Mr. Comptroller : - Proved at the Committee, that the Merchant Adventurers carried not out above the 12th Part of the dyed and dressed Cloths, nor above Four of them Traders in it.

Sir Nich. Tufton tendereth several Petitions from the Kentish Clothiers, for Freedom for other Merchants, besides the Merchant Adventurers, to buy coloured Cloths: Which read.

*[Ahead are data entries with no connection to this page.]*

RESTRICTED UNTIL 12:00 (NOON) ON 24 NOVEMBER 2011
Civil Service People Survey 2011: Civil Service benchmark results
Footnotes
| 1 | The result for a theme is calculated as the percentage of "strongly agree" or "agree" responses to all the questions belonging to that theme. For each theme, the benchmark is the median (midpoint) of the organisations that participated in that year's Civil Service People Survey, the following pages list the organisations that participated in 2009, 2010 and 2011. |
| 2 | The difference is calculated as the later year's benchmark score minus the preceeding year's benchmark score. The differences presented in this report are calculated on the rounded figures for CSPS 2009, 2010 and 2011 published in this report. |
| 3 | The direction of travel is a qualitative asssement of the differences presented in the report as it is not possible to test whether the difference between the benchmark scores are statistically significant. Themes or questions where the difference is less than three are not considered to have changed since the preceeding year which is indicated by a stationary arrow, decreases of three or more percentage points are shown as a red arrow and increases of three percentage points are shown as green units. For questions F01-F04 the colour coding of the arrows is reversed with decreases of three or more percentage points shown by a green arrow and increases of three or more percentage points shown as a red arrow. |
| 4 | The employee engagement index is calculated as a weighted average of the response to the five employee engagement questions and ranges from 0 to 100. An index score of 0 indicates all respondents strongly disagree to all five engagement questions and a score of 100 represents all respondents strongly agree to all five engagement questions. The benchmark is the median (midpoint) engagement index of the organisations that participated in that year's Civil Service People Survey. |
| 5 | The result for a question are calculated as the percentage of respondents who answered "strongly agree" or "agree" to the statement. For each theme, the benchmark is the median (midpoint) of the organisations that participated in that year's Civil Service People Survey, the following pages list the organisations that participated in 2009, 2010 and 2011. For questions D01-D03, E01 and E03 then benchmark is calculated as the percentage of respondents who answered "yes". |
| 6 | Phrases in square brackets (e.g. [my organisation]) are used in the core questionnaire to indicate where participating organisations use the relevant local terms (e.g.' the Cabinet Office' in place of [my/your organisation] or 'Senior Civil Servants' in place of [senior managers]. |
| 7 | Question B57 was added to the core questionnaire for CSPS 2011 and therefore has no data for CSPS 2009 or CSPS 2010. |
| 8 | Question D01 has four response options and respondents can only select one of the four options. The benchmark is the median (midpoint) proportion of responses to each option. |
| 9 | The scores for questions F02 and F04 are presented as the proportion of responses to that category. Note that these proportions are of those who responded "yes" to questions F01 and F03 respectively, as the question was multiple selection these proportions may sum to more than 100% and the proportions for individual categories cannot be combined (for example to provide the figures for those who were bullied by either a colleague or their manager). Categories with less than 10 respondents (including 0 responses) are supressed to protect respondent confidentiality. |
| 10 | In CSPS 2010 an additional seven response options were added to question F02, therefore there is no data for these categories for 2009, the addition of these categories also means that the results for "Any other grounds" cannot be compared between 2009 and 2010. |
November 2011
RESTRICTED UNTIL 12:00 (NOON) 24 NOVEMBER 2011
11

Sir Jo. Savyle: - What will the Issue be, if the Merchant Adventurers take off their Hands, and leave their

Trades? Confusion of Trade following, this main Commodity of Cloth will stick more than now. - Doubteth, if we take away the dyed and coloured Cloths from them, they will give us the white, and not meddle with them.

Sir Edw. Sands: - In Genoa a Company of St. George; now grown so great, as independent of the State.

Sir Edw. Coke: - Nullum simile quatuor pedibus currit.

- Is for the Liberty of Transporting of dyed and dressed Cloths.

Mr. Recorder: - The Question only, whether all Merchants may carryed [a] coloured Cloths to the Places, where the Merchant Adventurers trade. - Is against this. Doubteth this Innovation would grow dangerous to the Commonwealth.

Sir D. Digges : - That the Enlarging coloured Cloth to all Merchants, into the Parts, where the Merchant Adventurers trade, is to take it from them; because; they pay nothing to the Support of the Charges of the Merchant Adventurers.

Mr. Solicitor : - This a Question of great Difficulty.

- Doubteth, this Enlargement will much hinder Trade for Cloths.

Sir Ro. Phillippes: - To make this Enlargement a Probationer, until the next Session; then upon Examination of the Progress, to confirm, and alter, as shall be Cause.

Sir Geor. Chudleighe, - for the Enlargement, so as they be not carried to the Towns, where the Merchant Adventurers carry.

Sir Francis Nethersall, - against this Enlargement.

Sir Edw. Gyles:- - Not now to go to the Question.

Sir Tho. Wentworth: - To defer this till Friday; - and, that the Merchant Adventurers may, in the mean time, give in their Answer, whether they will hold their Trade upon the other Points, or not.

The further Debate and Resolution hereof deferred till Saturday next, Eight Clock; and then to sit as a Committee.

Hopkyns.

Hopkyns' Committee to be on Friday next, Two Clock; and the Petition of his Creditors referred to the same Committee.

Adjournment.

The House adjourned till Friday Morning, Seven Clock: But the Committees, in the mean time, may sit.